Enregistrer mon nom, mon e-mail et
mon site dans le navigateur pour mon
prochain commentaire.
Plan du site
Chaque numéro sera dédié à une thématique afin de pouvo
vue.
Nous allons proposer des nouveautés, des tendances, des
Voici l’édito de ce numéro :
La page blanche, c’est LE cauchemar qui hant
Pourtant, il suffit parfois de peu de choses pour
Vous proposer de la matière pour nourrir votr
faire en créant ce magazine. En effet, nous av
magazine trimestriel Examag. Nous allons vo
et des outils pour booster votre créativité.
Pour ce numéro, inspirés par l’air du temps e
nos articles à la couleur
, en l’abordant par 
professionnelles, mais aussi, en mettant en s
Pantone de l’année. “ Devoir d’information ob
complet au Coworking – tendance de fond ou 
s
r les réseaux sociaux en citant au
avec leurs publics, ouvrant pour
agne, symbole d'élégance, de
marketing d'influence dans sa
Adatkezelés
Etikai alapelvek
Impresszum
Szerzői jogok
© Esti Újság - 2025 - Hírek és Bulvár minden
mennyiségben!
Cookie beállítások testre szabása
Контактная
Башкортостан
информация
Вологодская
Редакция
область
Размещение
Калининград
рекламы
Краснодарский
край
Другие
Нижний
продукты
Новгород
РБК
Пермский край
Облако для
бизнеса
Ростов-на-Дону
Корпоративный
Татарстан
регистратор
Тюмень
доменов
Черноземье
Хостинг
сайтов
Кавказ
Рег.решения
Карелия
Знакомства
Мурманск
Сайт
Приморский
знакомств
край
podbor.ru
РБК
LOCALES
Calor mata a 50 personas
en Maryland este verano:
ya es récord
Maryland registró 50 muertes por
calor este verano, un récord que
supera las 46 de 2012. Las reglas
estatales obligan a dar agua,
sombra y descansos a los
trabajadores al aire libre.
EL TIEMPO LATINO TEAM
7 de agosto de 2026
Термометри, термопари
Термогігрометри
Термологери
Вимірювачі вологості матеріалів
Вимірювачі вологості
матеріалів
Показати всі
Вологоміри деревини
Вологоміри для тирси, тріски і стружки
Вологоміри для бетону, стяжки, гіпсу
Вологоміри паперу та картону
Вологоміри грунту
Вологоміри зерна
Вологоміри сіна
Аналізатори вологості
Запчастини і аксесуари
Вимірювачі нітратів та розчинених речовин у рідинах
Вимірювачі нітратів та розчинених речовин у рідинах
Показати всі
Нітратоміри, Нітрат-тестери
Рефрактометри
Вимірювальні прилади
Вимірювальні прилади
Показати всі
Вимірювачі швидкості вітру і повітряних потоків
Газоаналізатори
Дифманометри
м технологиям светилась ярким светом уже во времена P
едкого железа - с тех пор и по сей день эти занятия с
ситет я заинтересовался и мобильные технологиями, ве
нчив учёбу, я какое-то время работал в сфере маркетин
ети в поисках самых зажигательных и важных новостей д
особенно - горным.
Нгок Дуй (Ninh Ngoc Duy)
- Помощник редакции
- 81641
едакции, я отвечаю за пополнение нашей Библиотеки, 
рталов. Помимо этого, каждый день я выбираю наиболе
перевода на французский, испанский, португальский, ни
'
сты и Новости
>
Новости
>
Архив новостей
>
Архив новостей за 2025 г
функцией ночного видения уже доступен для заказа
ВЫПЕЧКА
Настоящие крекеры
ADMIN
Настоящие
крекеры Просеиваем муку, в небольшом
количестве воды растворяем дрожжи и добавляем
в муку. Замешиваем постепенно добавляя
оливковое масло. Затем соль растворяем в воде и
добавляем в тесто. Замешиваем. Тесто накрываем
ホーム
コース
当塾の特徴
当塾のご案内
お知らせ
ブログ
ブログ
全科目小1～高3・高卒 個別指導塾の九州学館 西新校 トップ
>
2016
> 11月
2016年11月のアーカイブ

= INSTRUCTIONS TO FOLLOW =
Only the lines from the beginning of the listing through the line containing "Vous proposer de la matière pour nourrir votr" are wanted, each restated word for word.

= ANSWER TO THE PROBLEM =
Enregistrer mon nom, mon e-mail et
mon site dans le navigateur pour mon
prochain commentaire.
Plan du site
Chaque numéro sera dédié à une thématique afin de pouvo
vue.
Nous allons proposer des nouveautés, des tendances, des
Voici l’édito de ce numéro :
La page blanche, c’est LE cauchemar qui hant
Pourtant, il suffit parfois de peu de choses pour
Vous proposer de la matière pour nourrir votr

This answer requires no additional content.